Sunday, July 19, 2009

The Avignon Pietà

Title: The Avignon Pietà

Artist: Enguerrand Charonton

Medium: Tempera on wood

Size: 162 x 218 cm

Date: c. 1460

Location: Musée du Louvre, Paris


The Pietà (Italian for pity), where the dead Christ is supported by his grieving mother, is one of the most common themes of late-medieval religious art. This example is one of the most striking depictions, and has been acclaimed as perhaps the greatest masterpiece produced in France in the 15th century.


The curved back form of Christ's body is highly original, and the stark, motionless dignity of the other figures might have been taken from Gothic sculpture. The suffering figure of the Virgin dominates the painting while Christ, a white cloth wrapped across his loins, appears to be floating on her lap. A young St John bends in loving tenderness above him while the clerical donor, portrayed with Netherlandish realism, kneels to the left. On the right the mourning, pitiful figure of St Mary Magdalene completes the diagonal line arching over the Virgin and St John to the donor. The bare background landscape falls away to a horizon broken by the buildings of Jerusalem, with a sky of gold leaf with stamped and incised haloes, borders and inscriptions.

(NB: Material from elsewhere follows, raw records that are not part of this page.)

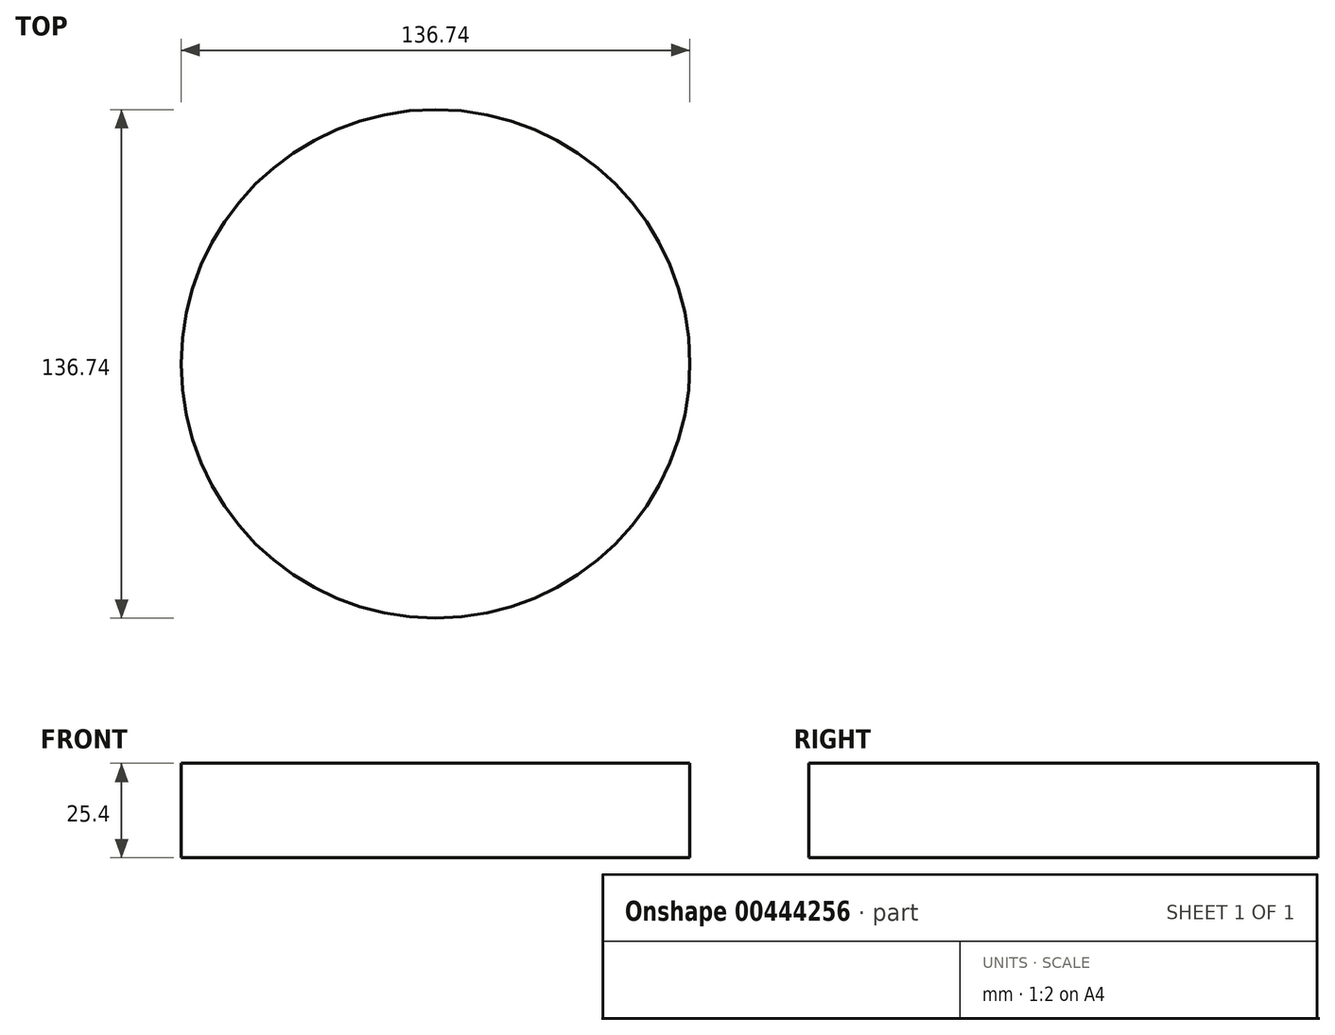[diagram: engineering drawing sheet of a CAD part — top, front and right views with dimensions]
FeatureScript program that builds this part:
annotation { "Feature Type Name" : "Feature", "Feature Type Description" : "" }
export const myFeature = defineFeature(function(context is Context, id is Id, definition is map)
    precondition{}
    {
        {
            var Q0;
            Q0=qCreatedBy(makeId("Top.planeOp"),FACE);
            var sketch = newSketch(context, id + "F0", { "sketchPlane" : qUnion([Q0])});
            skCircle(sketch, "E0", {"center": v(0, 0) * mm, "radius": 68.37 * mm});
            skSolve(sketch);
        }
        {
            var Q0;
            Q0 = qSketchRegion(id + "F0", true);
            extrude(context, id + "F1", {"entities" : qUnion([Q0]), "depth" : 25.4 * mm});
        }
    });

Its concentrated emotion, dramatic force and religious content make this the supreme manifestation in mediaeval painting of the tragedy of Christ. The Virgin's sorrow is profound and austere, almost unbending; Magdalene's is softer, more womanly. With this work the master enriched French and European painting with one of the finest representations of the Pietà in existence.


Enguerrand Charonton or Quarton (c. 1410, Laon – c. 1466, Avignon) was a French painter and manuscript illuminator whose few surviving works are among the first masterpieces of a distinctively French style, very different from either Italian or Early Netherlandish painting.